The reality was Christine and John McVies marriage after many years of crisis, not to save the mid-1970s. On the minus list was that she had been unfaithful to him while he struggled with a longstanding alcohol abuse.

The strong, beautiful partnership Buckingham / Nicks was the mid-1970s no longer idyllic. The relationship was worn out after years of striving for success and to make matters worse, was Stevie Nicks at a time girlfriend with Don Henley, leader figure in the Eagles who could match Fleetwood Mac in sales and popularity.

Then there was Mick Fleetwood, in addition to fit the drums had been manager for Clifford Davis' exit because of the fake Fleetwood Mac. The major responsibilities prevented him not from living the wild life and the life stages of a relationship marked by adultery.

Cost a fortune
The five musicians met never stopped writing or recording music, and the double album "Tusk" in 1979 would they - and not least Lindsey Buckingham - show what they could as songwriters and musicians. Today there are as many tasters, who considers "Tusk" as a big, exciting record with successful experiments.

During his time could record company Warner Brothers. not be satisfied with that follow-up to "Rumors" sold around. five million. paragraph. Recording of the many songs as it cost a million. dollars, which back then was a fortune.

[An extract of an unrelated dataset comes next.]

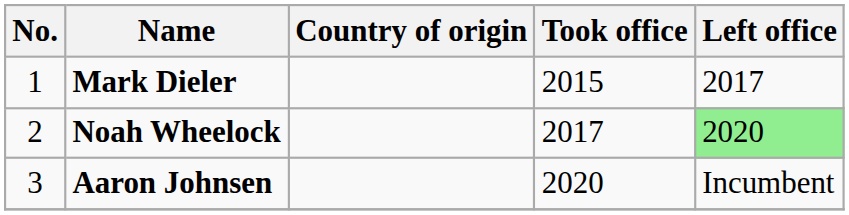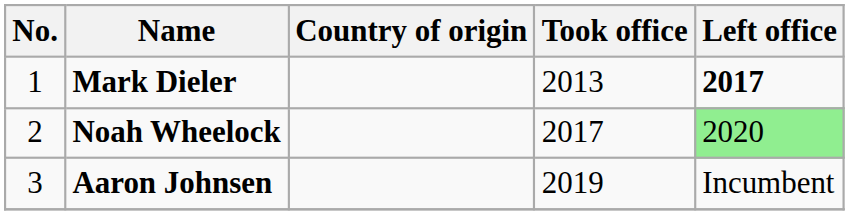Mark Dieler | Took office: 2015 -> 2013
Mark Dieler | Left office: normal -> bold
Aaron Johnsen | Took office: 2020 -> 2019
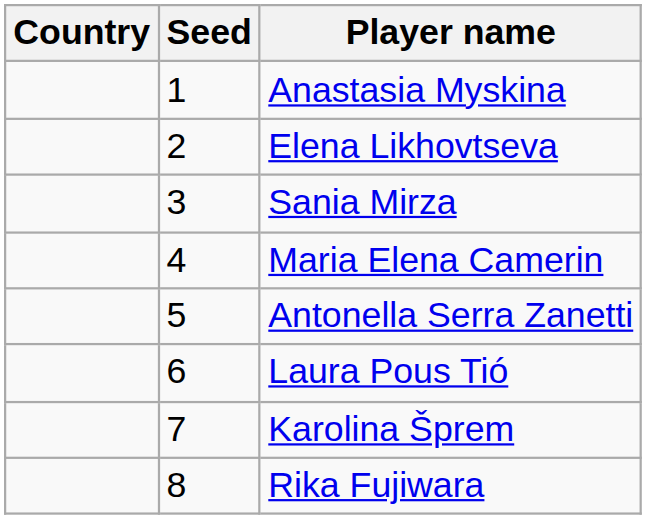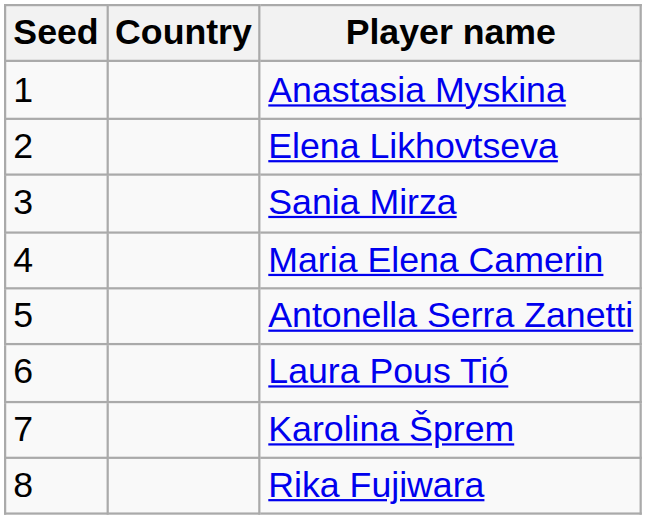columns swapped: Seed <-> Country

Thus, there was commercial logic in that Fleetwood Mac with the following studio album, "Mirage" and "Tango In The Night" went to see it more simply catchy, especially "Tango" album was a commercial success.

Out of several periods
It was also the so far last album from the most successful Fleetwood Macopstilling. Since then, Buckingham, Nicks and Christine McVie had periods when they saw a Mac-plate will be recorded without being helped to make the decisions, and the audience must look in vain for Christine McVie in the park.

Here the audience will no doubt be presented to the success story through a string of catchy hits. But if you hear what Stevie Nicks and Lindsey Buckingham sings, you will be reminded that Fleetwood Mac is one of the bands who have survived and most crises and boyfriend troubles.

Wednesday, October 07, 2009

** TONIGHT** FLEETWOOD MAC ON THE ELEVENTH HOUR - RTE 2

TONIGHT ON RTE 2 IN IRELAND.....

Dave Fanning returns to our TV screens this week with the new series of The Eleventh Hour. The first edition will feature Dave's interview with Fleetwood Mac. Fleetwood Mac will play The O2, Dublin on Saturday 24 and Sunday 25 October.

Tune into The Eleventh Hour on RTE 2 this Wednesday 7th October at 11.50pm.

Fleetwood Mac have confirmed an extra concert date at The 02, Dublin on Sunday 25 October.

The band will now play two concert dates on Saturday 24 and Sunday 25 October.


'The 11th Hour' (RTE 2, Wednesday) - Dave Fanning is back with a brand new series bringing some of the hottest new music along with interviews from the biggest artists and specially recorded performances from some of the bands of the moment.

This week Fanning talks to Mick Fleetwood and Lyndsay Buckingham from Fleetwood Mac, who play a couple of sold-out shows in Dublin's O2 later this month.

MICK FLEETWOOD - ONLINE FOCUS VIDEO (FLEETWOOD MAC EURO PROMO)

(You're on your own for a translation on this one... But Mick speaks in english!)

Mick Fleetwood

Der Hüne von der Bühne
Von FOCUS-Online-Korrespondent Andreas Renner (Los Angeles)
Focus.de



Mick Fleetwood, Mitbegründer der Band Fleetwood Mac, blickt auf eine erfolgreiche Karriere mit vielen Höhen und Tiefen zurück. Doch der 1,97-Meter-Mann bereut keine Minute.